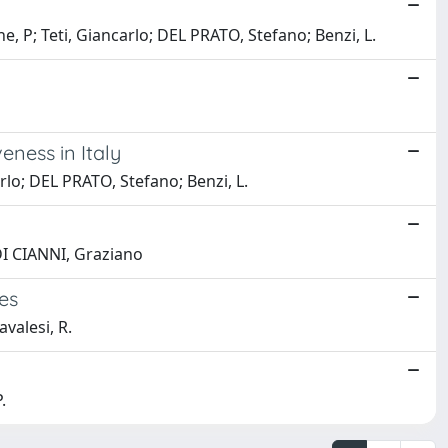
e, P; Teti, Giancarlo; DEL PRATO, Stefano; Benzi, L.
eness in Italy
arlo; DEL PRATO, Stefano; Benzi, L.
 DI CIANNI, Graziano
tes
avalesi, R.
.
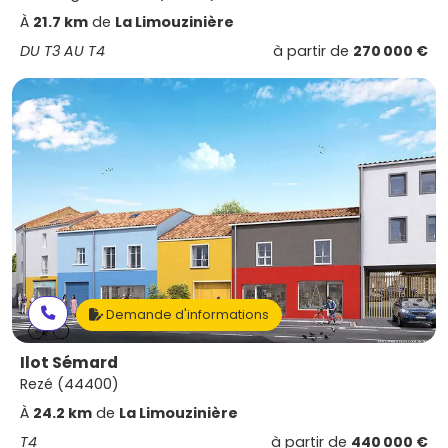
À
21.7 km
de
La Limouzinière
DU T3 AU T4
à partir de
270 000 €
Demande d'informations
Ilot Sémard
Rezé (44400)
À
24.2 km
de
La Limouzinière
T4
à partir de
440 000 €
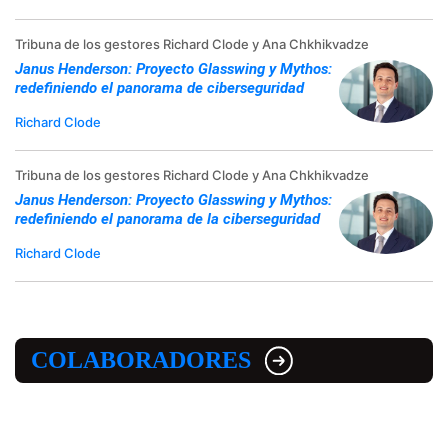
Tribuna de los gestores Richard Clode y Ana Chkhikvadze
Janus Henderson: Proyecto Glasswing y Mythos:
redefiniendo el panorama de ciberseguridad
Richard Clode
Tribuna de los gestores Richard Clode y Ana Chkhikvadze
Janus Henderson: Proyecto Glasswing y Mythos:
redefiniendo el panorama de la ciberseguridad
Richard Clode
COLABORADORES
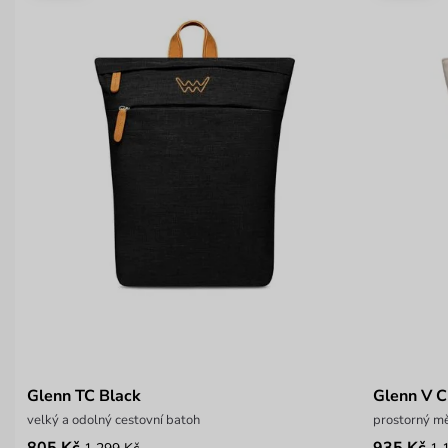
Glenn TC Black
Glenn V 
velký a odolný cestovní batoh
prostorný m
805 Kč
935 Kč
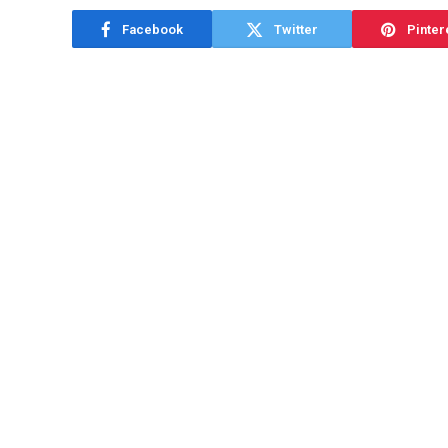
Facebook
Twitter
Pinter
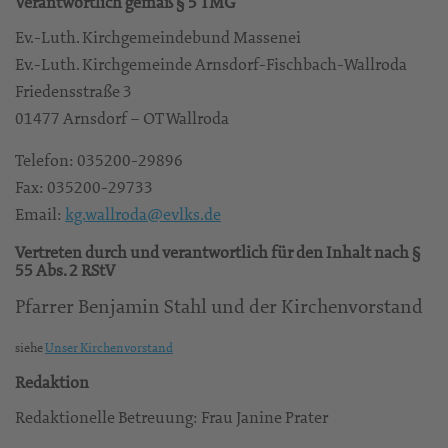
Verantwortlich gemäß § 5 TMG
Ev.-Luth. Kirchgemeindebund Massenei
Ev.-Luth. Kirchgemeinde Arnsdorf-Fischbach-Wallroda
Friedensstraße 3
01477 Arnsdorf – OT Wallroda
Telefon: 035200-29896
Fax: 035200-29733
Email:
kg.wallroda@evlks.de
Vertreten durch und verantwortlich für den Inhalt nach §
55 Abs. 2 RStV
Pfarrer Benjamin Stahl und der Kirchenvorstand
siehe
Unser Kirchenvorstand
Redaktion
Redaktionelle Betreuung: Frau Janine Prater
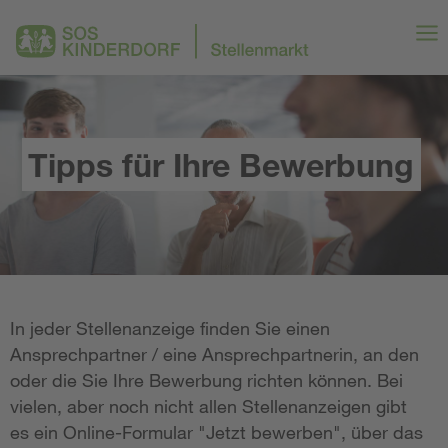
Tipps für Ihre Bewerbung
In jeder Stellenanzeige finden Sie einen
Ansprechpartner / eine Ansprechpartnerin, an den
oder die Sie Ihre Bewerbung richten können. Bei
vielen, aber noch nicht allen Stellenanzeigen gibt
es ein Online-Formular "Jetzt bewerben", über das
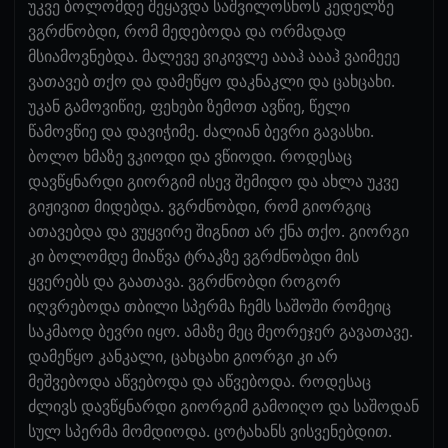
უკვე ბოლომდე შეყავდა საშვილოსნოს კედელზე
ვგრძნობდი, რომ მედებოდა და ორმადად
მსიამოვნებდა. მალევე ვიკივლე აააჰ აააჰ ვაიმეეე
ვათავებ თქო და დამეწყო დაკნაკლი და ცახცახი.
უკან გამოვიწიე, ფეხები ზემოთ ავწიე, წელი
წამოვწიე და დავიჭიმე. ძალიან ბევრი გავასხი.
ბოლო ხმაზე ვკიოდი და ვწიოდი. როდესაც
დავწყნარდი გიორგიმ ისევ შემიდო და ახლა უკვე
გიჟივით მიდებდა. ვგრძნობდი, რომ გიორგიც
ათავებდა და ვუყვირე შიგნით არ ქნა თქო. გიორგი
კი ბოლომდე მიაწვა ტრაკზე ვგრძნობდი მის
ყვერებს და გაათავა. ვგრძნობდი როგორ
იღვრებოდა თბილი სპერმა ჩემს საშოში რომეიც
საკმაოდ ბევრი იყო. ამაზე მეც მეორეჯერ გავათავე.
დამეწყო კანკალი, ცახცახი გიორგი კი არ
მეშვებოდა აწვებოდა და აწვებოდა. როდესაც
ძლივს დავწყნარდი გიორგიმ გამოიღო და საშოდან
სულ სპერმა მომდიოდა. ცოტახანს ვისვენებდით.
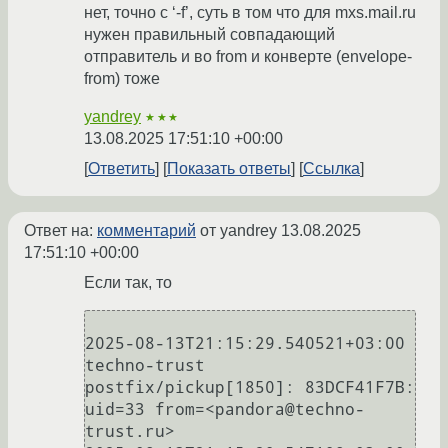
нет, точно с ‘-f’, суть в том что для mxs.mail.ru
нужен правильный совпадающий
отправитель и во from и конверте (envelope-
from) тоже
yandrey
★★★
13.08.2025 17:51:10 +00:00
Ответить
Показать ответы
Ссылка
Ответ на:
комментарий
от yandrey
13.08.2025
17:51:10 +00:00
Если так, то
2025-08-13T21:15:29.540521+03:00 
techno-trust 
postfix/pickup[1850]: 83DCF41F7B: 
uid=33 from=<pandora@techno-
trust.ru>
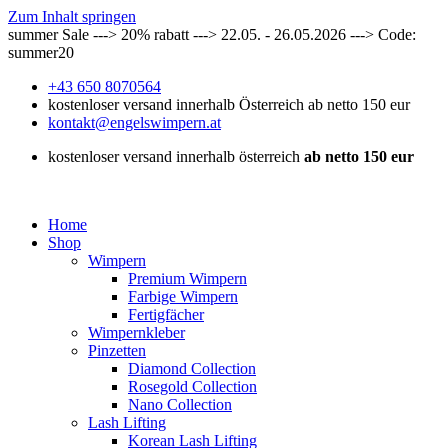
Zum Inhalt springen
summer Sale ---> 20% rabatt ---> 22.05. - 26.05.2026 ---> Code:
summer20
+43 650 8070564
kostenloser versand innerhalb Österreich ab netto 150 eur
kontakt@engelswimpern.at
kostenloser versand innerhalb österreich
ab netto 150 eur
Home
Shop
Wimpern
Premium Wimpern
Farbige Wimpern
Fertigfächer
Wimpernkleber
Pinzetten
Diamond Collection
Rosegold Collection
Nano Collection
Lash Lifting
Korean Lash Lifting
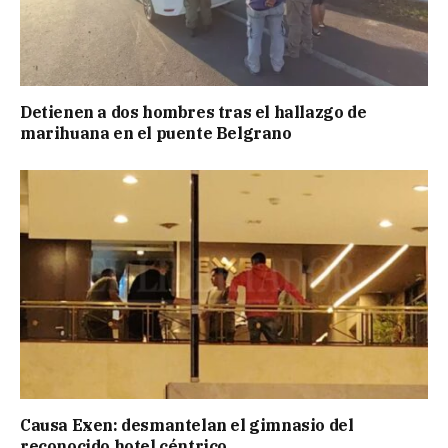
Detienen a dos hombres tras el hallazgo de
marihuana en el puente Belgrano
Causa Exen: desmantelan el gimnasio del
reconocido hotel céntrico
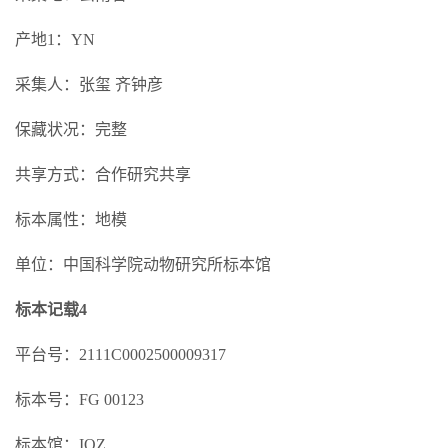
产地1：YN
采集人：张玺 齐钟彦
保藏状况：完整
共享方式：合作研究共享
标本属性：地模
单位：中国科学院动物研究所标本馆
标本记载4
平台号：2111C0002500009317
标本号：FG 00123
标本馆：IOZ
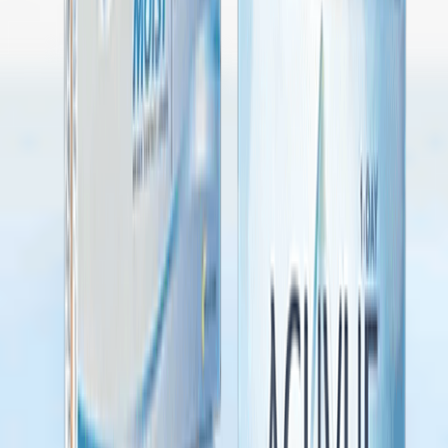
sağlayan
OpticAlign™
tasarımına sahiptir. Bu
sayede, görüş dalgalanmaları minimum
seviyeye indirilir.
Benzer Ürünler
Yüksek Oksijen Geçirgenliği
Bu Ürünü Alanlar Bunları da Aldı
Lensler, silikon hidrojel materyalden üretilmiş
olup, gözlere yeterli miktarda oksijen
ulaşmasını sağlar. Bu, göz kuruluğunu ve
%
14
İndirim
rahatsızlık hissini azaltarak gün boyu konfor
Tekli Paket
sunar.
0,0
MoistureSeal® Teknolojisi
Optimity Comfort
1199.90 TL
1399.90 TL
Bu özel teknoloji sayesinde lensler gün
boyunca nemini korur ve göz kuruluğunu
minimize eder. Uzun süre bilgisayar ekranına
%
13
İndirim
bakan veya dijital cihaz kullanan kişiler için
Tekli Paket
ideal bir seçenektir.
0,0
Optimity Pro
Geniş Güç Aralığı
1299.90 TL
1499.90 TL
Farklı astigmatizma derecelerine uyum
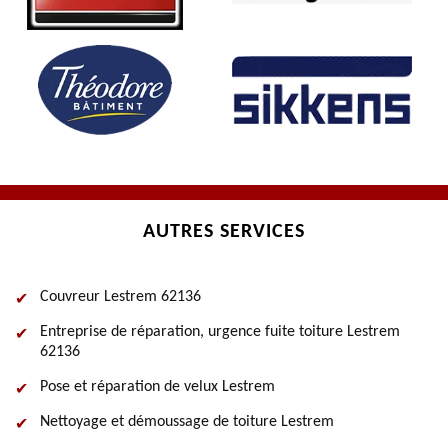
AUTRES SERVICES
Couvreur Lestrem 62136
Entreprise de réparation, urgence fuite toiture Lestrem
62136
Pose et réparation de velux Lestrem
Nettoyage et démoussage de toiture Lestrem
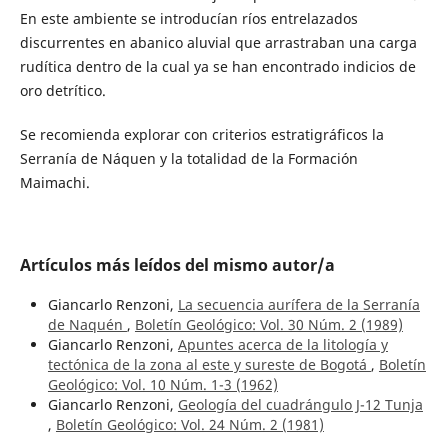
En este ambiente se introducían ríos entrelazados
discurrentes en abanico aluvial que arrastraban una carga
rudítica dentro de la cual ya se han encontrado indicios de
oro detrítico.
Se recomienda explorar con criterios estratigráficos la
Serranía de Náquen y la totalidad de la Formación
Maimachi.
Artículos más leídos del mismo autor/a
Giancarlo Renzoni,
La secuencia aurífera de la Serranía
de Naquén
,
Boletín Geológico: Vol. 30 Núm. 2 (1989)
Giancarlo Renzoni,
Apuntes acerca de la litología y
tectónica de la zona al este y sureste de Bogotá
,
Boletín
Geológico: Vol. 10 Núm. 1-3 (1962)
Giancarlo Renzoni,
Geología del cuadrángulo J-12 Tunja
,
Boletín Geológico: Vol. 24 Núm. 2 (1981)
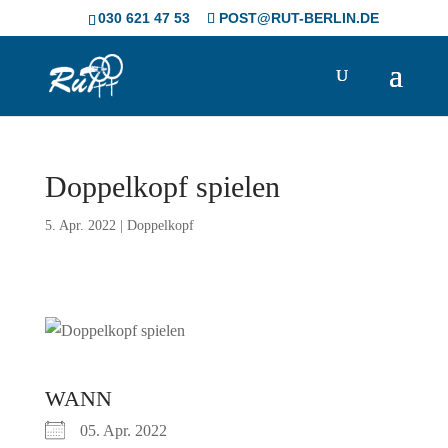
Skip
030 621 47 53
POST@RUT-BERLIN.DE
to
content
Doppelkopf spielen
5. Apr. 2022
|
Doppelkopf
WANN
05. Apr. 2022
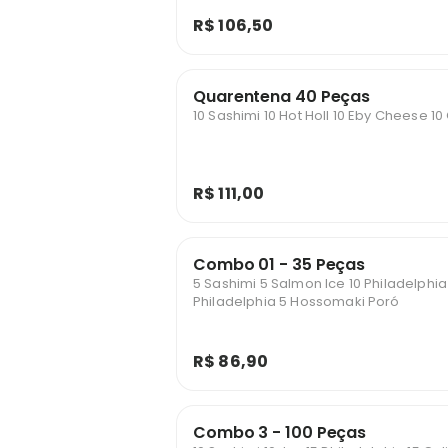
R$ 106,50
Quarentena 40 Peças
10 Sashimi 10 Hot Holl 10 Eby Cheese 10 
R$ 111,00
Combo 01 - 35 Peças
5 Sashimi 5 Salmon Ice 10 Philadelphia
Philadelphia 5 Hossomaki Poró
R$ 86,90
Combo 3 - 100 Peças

▬▬▬

From the records above, pull out every line that contains the string "Luth", matching its case.

Ev.-Luth. Kirchgemeindebund Massenei
Ev.-Luth. Kirchgemeinde Arnsdorf-Fischbach-Wallroda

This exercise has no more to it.